I have to say I'm very impressed by the performance of major US banks in face of the ongoing industry transformation. Working from the trenches of a major European Bank in NY, I know firsthand the pains that the industry is going through aside from the characteristic cyclicality. To name a few:
- Euro-zone debt crisis
- deleveraging across OECD economies,
- balance sheet cleanup process,
- interest margin compression,
- and post crisis strait-jacket regulation
However, investors should look deeper as these headwinds could mean a long term buying opportunity in an industry set to rebound. To support my view, last week the SEC approved to reinstate JP Morgan's share buy-back program, surprisingly after only five months from the knock down "London Whale" trading scandal, which whipped out more than $6.0B from JPM's balance, and triggered a stock drop of nearly 30%.
Banking industry profit margins have been returning to healthy levels, now nearly 20% below the pre-crisis levels. Despite this normalization, the market still values the banks at a discounted book value -KBW Index Price-to-book at nearly 0.8x.
Source: Bloomberg, KBW Bank Index.
Most notable is the fact that banks have returned to profitability on a more solid risk-adjusted basis. US banks have performed surprisingly well under adverse circumstances; managing to cleaning up their balance sheets, redefining their businesses, and complying with the new regulation and with their shareholders expectations to the extent possible. All major banks in our scope exceed the Basel III requirements ahead of the January 1st 2013 deadline.
Source: Bloomberg, KBW Bank Index.
Given the above framework, my goal is to provide an industry comparison to rank the best positioned banks in the US. Below is a list of the major Diversified Banks by market cap and selected performance metrics for my comparison purposes. I rank them from better to worst assigning them values from 1-12; measured here is business operation, balance sheet quality, and stock valuation.
The Overall Winners:
1. Wells Fargo (NYSE:WFC) as its operations add up the most points in this exercise. Despite being a US-only player WFC has the highest NI margin of the group. Noteworthy is the fact that WFC is the second least levered of the banks and ranks second in terms of the quality of its balance sheet - WFC did pretty well and remained profitable amidst the financial crisis despite having acquired the defunct Wachovia Bank.
2. JP Morgan (NYSE:JPM) ranks second, and I have to say without the extra-credit from overcoming the London Whale trading blow. In only five months JPM is back on its feet, the stock price recuperated to above $40 per share from a low of $31 after the mess. Moreover JPM is a global player with a meaningful global and diversified operation.
3. US Bancorp (NYSE:USB) ranks third under these criteria.

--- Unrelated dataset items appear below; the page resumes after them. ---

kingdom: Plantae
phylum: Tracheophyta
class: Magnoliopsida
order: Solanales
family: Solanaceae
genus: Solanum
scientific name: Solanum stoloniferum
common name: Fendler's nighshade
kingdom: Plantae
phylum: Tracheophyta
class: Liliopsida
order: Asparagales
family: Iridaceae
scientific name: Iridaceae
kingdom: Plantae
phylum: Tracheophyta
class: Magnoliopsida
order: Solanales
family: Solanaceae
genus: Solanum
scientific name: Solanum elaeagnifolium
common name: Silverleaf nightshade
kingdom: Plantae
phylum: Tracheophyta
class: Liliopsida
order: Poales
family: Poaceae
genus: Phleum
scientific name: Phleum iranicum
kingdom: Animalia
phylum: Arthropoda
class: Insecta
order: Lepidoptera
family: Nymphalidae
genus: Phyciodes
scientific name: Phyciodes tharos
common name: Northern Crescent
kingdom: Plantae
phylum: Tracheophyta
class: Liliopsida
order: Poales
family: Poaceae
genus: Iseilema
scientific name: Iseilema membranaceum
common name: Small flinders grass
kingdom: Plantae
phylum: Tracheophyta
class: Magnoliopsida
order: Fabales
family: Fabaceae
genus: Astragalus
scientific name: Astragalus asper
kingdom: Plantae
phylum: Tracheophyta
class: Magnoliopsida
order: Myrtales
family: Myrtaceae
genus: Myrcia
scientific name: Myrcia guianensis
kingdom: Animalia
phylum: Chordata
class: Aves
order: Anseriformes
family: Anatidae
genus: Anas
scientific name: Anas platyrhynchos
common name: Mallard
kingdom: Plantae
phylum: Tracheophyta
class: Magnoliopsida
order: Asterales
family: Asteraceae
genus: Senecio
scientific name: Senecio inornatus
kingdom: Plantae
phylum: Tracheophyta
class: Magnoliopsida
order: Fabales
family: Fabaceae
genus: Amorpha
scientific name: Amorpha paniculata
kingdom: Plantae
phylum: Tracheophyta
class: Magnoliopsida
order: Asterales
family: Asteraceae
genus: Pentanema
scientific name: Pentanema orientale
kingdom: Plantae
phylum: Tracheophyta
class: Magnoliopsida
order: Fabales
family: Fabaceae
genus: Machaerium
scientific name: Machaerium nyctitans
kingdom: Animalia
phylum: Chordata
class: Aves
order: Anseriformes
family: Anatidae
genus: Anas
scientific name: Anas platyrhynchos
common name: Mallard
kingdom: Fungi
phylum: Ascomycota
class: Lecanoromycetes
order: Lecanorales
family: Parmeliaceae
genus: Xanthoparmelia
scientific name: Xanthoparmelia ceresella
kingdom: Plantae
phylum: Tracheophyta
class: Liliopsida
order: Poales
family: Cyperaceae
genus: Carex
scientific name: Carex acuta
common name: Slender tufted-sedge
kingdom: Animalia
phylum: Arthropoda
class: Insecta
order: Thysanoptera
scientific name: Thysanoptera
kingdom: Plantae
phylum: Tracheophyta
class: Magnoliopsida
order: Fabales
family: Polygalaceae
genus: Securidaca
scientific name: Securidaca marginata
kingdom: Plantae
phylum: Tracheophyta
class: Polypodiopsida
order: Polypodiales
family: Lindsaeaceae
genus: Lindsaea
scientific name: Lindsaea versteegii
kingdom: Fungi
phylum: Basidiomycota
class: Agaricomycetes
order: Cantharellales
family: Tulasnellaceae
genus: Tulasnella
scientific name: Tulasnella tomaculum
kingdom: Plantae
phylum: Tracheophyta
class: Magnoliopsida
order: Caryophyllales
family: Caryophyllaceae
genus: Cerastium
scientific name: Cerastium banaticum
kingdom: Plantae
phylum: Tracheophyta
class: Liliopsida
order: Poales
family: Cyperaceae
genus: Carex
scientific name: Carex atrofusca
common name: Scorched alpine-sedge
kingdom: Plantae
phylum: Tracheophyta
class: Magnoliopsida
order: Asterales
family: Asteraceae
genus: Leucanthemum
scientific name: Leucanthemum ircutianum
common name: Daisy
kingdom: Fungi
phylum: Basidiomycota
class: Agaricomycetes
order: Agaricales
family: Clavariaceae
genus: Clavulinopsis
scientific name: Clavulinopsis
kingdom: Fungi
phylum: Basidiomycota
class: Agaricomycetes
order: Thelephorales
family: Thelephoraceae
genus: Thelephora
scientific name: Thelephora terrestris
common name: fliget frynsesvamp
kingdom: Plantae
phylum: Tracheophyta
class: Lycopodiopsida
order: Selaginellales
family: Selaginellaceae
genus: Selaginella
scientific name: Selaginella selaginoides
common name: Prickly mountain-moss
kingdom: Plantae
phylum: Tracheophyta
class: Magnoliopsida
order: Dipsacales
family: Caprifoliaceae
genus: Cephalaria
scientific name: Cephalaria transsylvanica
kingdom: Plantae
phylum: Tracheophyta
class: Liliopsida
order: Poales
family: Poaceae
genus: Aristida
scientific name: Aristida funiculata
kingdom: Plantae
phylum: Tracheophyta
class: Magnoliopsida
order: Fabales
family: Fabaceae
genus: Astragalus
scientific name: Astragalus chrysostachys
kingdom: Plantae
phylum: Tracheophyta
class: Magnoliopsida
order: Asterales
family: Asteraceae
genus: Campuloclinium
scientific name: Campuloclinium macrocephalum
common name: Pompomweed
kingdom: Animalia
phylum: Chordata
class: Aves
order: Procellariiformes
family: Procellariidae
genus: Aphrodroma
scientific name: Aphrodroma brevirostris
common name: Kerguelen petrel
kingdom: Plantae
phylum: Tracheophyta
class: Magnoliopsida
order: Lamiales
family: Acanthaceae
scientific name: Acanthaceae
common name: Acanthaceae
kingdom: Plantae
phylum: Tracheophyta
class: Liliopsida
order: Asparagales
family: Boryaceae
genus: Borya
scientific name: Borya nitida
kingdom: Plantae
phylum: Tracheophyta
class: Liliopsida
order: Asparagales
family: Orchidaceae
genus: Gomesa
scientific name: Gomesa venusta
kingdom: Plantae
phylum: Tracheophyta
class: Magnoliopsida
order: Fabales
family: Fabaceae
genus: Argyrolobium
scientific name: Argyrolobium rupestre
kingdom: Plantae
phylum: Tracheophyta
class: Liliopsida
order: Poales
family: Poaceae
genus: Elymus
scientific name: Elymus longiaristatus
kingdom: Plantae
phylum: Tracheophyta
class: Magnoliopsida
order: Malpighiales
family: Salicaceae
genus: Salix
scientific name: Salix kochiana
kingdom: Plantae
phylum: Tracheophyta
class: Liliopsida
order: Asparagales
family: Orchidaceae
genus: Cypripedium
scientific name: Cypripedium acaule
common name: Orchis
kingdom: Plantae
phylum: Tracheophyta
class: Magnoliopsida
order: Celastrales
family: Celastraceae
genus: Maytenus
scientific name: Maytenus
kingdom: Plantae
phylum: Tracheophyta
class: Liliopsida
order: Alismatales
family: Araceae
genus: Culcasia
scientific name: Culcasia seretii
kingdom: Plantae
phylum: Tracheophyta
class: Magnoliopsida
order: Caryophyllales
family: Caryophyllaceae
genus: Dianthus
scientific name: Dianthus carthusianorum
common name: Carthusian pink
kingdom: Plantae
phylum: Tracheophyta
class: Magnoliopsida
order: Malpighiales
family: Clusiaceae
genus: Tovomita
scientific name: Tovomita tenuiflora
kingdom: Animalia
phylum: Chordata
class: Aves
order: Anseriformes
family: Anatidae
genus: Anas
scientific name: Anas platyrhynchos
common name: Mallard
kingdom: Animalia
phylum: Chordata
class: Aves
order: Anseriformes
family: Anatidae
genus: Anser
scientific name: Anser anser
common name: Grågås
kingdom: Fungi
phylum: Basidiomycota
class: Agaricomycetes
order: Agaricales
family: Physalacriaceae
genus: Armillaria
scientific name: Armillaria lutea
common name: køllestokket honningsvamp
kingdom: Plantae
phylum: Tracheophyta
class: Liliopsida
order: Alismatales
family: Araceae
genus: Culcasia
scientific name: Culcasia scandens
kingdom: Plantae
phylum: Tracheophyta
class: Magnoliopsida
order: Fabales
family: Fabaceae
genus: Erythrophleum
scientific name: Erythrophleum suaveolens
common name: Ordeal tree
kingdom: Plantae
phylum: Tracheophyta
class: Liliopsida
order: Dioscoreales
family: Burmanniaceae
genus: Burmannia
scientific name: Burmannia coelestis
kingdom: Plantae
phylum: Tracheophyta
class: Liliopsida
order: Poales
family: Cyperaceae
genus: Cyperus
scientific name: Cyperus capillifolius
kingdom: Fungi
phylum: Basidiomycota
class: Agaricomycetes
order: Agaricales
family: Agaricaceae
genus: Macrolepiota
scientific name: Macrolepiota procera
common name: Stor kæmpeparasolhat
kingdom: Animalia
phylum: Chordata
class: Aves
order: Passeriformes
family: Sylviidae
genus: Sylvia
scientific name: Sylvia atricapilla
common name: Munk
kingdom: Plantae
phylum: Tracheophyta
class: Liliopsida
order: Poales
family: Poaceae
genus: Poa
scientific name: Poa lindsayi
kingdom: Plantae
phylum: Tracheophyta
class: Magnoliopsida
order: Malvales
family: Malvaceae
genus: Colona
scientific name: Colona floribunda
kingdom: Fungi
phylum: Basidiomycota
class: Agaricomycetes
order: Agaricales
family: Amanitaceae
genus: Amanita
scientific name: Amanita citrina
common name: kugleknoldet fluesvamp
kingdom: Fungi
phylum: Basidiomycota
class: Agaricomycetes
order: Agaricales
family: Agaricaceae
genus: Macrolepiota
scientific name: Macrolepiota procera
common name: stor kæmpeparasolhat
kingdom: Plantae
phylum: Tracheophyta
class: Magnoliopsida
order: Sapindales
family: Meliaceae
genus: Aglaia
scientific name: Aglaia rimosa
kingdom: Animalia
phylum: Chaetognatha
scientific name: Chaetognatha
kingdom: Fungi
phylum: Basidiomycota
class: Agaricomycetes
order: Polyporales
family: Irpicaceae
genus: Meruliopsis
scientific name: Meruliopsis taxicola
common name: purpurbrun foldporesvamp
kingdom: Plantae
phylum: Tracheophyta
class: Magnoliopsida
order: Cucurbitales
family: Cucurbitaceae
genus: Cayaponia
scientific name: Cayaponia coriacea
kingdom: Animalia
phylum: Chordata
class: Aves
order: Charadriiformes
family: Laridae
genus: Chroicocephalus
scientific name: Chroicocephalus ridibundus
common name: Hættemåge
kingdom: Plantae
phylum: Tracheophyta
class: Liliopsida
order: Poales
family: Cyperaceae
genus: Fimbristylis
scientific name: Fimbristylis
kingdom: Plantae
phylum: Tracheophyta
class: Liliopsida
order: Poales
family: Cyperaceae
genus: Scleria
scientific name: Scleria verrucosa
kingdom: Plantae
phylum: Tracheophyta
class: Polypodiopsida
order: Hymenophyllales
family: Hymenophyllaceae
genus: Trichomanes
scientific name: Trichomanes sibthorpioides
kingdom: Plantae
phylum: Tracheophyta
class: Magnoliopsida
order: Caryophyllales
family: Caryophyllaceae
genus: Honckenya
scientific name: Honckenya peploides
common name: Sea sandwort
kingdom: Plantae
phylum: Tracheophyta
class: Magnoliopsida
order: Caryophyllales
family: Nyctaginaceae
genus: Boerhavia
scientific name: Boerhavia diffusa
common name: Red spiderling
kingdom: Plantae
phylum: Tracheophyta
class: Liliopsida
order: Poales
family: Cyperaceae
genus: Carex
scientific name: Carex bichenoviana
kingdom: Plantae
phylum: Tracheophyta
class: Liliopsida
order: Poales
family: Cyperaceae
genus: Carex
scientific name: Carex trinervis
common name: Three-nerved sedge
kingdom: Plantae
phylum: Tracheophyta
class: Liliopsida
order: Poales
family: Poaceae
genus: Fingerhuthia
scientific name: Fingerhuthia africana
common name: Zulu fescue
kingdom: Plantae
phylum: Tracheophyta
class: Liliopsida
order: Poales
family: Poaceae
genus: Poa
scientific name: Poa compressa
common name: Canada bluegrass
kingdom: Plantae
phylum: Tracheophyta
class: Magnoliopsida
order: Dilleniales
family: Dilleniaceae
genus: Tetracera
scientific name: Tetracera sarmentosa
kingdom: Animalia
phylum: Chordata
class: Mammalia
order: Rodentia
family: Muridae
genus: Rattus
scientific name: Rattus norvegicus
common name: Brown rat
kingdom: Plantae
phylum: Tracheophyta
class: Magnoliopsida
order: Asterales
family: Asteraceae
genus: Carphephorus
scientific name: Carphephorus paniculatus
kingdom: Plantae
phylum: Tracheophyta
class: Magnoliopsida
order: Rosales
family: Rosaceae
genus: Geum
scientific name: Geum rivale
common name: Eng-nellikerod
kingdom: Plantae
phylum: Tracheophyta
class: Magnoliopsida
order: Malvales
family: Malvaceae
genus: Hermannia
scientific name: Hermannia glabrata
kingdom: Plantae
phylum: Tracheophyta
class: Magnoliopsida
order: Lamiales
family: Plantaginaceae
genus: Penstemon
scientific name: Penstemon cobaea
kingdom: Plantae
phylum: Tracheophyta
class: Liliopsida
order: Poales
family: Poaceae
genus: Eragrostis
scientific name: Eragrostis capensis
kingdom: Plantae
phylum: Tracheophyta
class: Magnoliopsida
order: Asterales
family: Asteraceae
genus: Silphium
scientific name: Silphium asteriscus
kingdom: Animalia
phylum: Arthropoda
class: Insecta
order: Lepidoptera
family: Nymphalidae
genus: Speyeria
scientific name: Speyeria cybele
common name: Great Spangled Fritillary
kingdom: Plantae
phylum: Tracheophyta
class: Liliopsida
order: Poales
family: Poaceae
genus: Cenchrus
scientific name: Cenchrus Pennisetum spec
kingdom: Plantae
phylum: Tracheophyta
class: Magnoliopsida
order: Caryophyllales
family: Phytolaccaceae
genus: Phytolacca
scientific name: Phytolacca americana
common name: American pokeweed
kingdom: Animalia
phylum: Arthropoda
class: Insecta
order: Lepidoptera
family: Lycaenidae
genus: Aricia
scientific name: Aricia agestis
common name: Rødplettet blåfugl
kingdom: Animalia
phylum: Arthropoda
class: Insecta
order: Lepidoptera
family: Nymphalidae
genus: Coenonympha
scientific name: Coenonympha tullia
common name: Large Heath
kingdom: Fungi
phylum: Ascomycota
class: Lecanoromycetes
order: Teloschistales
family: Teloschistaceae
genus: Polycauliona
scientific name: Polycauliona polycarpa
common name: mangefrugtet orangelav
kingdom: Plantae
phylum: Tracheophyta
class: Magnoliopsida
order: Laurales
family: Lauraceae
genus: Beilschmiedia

Worth mentioning is the quality of its balance sheet which, despite being a US-only player, ranks No.1 in this parameter.
**A special mention for Bank of America (NYSE:BAC) that, although very low on our ranking, has managed to withstand and stay afloat after the worst acquisitions in banking history; on one end the defunct Countrywide Financial with the highest levels of toxic mortgages inside its belly, and on the other end Merrill Lynch & Co with the highest underwriting liabilities for toxic mortgages securitizations (from… you guessed right!).
Annex 1. The Metrics:
- Market Cap: in order to measure the "too big to fail" syllogism; as Economist Paul Ormerod would say "size is the single most important factor for a company's survival".
- Net Interest Income per share: as a gauge of the "bread and butter" lending business. This represents the money made from the differential in interest charged from the interest paid -i.e. what creditors pay the bank minus what the bank pays to its lenders, such as depositors.
- Operative Income per share: the banking industry equivalent to EBITDA per share. This parameter shows the income performance after paying operative expenses such as salaries, wages, and advertisement -since banks account for interest expenses at the level of COGS.
- Net Interest Margin: measures how profitable are the investments done by the bank versus its debt obligations.
- Debt/Capital: to compare leverage and/or leverage available capacity in proportion to net working capital
- P/E, and P/B: to compare stock prices and valuation
- Tier I Capital: to show i) adequacy of the bank's capital reserves, and ii) as a gauge of balance sheet quality -this means that the riskier the balance sheet the more capital a bank would need to cover up for eventual losses.